By Steve Davy
Nov. 6, 2009
Despite the global nature of modern industries there has never been a study measuring the impact of climate change across an industry.
The National Science Foundation recently awarded a $1.5 million grant to an international research team to study climate change and the tart cherry industry.
The aim of the study is to provide tart cherry farmers with a global perspective on their industry. Farmers in northern Michigan and in Eastern Europe will see how climate change affects their respective orchards in a way that reflects the growing international nature of their industry.
The grant to Michigan State University follows a 2003 award from the Environmental Protection Agency that the university used to assess climate change and Michigan’s tart-cherry and tourism industries.
Used in desserts and drinks, about 70 percent of the United States’ tart cherries come from Michigan. Nowhere else in the world produces more of them than the Traverse City area in the northwest of Michigan’s Lower Peninsula.
It is a good industry to study because cherry orchards are sensitive to weather and require long-term investment – about a 20-30 year commitment. Growers have limited options to adapt when compared to annual cereal grains where they can plant something new the next year.
In 2002, the tart cherry crop in Michigan was almost completely wiped out by a devastating late spring freeze. Filling the market demand were imports from Poland.
That prompted Julie Winkler, an MSU climatologist and professor of geography, and MSU geographer Jeff Andresen, to study climate change and the state’s tart-cherry and tourism industries. Their Pileus Project created models relating climate to production and economic consequences.
The freeze and resulting imports raised the notion that the industry is increasingly global.
“When we were talking to the tart cherry growers off-hand they said ‘what about Poland? What’s going to happen in Poland?’” Winkler said.

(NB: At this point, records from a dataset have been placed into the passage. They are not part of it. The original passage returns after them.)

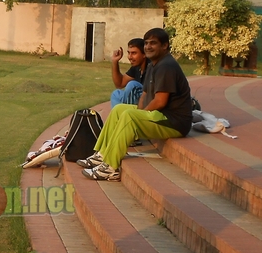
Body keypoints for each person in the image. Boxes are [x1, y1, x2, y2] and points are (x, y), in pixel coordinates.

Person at [78, 27, 191, 182]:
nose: (149, 46)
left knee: (130, 116)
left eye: (153, 43)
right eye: (146, 43)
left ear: (164, 46)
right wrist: (140, 111)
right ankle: (102, 154)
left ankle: (110, 168)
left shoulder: (167, 66)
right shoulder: (154, 64)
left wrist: (139, 115)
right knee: (119, 109)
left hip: (173, 122)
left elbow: (160, 101)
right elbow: (145, 94)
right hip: (161, 115)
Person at [109, 38, 147, 107]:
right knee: (116, 93)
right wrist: (115, 61)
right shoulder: (136, 67)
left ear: (144, 54)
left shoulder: (151, 67)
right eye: (129, 53)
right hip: (136, 100)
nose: (130, 57)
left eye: (134, 53)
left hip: (147, 101)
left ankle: (125, 113)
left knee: (132, 85)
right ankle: (120, 115)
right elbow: (119, 84)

Now Winkler and her colleagues will look at the effects of climate change across the entire industry to get a better idea of how the Poland and Michigan industries influence each other.
“What we are trying to do here is come up with a method that gives us the type of detail that stakeholders in the industry need that you would have for a traditional local/regional sector, but then try and have this global focus,” Winkler said.
Climate change is hard to notice because it takes place over decades. Don Gregory, a founding member of Traverse City-based Shoreline Fruit and a tart cherry farmer for almost 40 years, says the best evidence is his cherry harvest dates. The harvest traditionally peaks around June-July.
“We’ve had some years where we’ve started harvesting on July 4th and finished harvesting cherries as early as the last week of July, Gregory said.
“We had other years like this year where we actually finished harvesting cherries in the middle of August that was almost 25 days later than last year. We see these variations on a year-to-year basis. A lot of the variation in crops is weather related issues.”
It used to be common that Grand Traverse Bay would freeze over in the winter. Now the bay consistently remains unfrozen. An unfrozen bay stems from warmer winter weather that usually means an earlier blossoming of tart cherry trees. With earlier buds, the cherries are more vulnerable to damage from a late spring freeze.
Brian Beauchamp, a policy specialist at the Michigan Land Use Institute, says climate change is likely the cause of the warmer winters and that it affects agriculture in northern Michigan.
“Climate change raises a lot of questions,” Beauchamp said. “How do farmers adapt and change? It is important to bring together the regional agricultural sector under a common theme of resilience.”
Importing cherries from Poland in 2002 was a rare event, according to farmer Jim Bardenhagen, who owns a fruit farm in Leelanau, Mich. The concern is that rare events might become more frequent.
Models like the one Winkler’s research team is developing could help him make informed business decisions about his farm, he said. “It’s definitely something to look at.
“Climate change is kind of concerning. With warmer temperatures we might not be able to grow the same kind of cherries and new people, maybe (farther north), will be able to grow the cherries we’re growing, adding new competition.”
Winkler’s research team is conducting a first-of-its-kind study designed to help people think about climate change not just in Michigan or in the Great Lakes area, but internationally.
“That could facilitate a broader spatial perspective on climate change and help us realize that we are more connected globally,” Winkler said.